This insight, campaigning from local AIDS activists and foreign professional calls for Namibia to bring its legislation in line with international public health standards finally this month convinced lawmakers in Windhoek.

The decision today was heartily welcomed by the UN agency leading the fight against AIDS, UNAIDS. "Restrictions that limit movement based on HIV-positive status only are discriminatory and violate human rights," the UN agency said in a statement.

There was no evidence that such restrictions prevent HIV transmission or protect public health, UNAIDS added, also stating that HIV-related travel restrictions had no economic justification, as people living with HIV could lead long and productive working lives.

"I am heartened by this announcement in Namibia," said Michel Sidibé, UNAIDS Executive Director. "HIV-related travel restrictions serve no purpose and hamper the global AIDS response," he added.

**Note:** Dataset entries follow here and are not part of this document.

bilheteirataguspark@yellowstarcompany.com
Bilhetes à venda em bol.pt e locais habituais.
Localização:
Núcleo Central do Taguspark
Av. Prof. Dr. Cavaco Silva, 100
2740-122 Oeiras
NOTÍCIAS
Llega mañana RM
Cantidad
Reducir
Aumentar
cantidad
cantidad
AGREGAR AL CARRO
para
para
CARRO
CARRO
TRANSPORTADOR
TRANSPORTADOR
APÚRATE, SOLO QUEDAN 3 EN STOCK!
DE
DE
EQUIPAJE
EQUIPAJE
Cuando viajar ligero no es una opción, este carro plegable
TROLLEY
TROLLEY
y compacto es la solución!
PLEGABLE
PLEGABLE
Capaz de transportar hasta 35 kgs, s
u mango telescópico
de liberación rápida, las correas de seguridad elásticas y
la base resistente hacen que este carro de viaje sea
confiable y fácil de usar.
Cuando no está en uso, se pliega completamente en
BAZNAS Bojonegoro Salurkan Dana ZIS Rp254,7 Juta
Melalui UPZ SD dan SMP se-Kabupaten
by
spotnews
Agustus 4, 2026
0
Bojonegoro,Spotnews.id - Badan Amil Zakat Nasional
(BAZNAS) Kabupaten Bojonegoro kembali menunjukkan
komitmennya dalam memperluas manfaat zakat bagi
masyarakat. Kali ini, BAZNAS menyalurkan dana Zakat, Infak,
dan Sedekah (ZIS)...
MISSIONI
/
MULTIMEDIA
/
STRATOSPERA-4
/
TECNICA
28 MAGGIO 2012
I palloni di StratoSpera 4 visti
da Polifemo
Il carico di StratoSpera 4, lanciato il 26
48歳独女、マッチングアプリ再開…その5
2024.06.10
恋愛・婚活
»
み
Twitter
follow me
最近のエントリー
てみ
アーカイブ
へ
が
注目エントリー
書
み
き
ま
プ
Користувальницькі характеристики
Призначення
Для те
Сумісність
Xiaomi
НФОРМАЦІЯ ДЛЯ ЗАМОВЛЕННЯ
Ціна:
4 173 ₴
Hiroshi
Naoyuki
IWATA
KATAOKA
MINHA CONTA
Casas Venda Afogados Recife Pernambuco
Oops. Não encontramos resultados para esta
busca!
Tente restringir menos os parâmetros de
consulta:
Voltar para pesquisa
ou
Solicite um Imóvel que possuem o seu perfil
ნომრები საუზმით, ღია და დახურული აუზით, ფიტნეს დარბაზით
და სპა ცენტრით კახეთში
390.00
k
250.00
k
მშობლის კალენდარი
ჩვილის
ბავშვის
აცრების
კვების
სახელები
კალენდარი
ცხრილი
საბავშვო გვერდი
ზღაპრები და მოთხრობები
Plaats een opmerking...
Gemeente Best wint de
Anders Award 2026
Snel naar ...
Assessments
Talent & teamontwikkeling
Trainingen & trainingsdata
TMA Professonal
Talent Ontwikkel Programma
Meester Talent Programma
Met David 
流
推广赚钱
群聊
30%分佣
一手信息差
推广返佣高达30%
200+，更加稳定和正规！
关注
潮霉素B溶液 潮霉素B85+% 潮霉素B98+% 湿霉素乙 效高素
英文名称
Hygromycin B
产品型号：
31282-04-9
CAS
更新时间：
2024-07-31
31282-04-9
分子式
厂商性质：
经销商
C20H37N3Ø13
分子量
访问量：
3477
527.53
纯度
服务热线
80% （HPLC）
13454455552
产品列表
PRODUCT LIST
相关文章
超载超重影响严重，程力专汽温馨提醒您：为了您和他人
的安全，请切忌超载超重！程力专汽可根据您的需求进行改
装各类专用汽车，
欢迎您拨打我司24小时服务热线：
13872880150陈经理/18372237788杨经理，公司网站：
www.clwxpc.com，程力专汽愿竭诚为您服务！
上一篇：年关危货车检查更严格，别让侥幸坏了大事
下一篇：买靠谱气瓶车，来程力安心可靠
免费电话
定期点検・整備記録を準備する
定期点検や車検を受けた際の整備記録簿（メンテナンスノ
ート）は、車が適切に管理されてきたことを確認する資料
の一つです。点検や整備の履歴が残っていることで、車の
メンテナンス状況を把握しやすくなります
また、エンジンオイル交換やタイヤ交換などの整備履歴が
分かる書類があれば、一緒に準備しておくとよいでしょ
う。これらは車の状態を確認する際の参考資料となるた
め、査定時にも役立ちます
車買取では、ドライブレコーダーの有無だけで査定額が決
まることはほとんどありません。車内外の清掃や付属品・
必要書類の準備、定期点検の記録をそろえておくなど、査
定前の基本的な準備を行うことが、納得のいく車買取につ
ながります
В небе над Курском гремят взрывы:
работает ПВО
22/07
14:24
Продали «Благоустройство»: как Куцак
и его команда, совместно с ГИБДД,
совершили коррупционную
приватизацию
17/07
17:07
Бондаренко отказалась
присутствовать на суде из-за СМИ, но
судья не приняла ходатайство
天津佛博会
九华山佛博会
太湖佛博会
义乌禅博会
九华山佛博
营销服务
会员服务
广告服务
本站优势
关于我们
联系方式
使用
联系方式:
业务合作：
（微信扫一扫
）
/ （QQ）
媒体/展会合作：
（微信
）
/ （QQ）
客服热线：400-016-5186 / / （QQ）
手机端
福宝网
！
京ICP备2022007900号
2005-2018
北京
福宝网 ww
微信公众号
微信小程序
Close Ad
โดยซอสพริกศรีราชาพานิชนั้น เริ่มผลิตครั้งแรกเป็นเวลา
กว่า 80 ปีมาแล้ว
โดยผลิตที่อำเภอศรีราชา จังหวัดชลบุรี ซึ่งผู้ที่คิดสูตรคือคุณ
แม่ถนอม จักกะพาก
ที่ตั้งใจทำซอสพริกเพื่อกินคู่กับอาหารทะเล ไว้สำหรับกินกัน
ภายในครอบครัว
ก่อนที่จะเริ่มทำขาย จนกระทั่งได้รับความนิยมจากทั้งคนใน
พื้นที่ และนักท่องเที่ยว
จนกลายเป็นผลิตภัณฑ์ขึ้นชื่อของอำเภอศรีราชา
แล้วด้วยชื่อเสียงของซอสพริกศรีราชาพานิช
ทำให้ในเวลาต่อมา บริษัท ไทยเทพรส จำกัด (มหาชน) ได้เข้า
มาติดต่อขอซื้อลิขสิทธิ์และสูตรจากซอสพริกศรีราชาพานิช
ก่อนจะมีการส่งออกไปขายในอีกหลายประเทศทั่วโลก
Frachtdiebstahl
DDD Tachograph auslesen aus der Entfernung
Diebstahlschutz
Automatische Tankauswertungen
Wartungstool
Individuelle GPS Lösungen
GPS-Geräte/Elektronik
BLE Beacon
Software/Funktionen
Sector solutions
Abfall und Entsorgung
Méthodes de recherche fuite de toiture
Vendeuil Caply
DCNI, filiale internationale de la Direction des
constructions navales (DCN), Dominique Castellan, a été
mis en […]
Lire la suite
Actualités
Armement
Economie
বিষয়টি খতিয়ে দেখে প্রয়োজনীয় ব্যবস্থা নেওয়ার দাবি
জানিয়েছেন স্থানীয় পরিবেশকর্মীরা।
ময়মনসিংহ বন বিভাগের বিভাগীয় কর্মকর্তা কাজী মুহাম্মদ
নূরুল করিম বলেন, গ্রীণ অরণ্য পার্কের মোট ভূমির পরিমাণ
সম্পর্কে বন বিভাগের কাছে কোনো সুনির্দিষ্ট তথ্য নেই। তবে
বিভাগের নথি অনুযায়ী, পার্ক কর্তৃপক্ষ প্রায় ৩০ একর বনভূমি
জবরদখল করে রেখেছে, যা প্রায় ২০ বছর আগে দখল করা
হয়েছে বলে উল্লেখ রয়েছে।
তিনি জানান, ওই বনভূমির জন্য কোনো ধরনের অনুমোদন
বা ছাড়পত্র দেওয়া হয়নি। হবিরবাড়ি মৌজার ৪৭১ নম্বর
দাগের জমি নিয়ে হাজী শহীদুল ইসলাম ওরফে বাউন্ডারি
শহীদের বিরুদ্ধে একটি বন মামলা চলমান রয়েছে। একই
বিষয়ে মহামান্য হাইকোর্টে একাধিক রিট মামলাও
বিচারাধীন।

There are now 51 countries, territories, and areas that continue to impose some form of restriction on the entry, stay and residence of people living with HIV based on their HIV status. Five countries deny visas even for short-term stays, while 22 countries deport individuals once their HIV-positive status is discovered, according to UNAIDS.

The US and China removed long-standing HIV-related travel restrictions earlier this year. Several other countries, including Ukraine, have pledged to take steps to remove such restrictions, the agency added.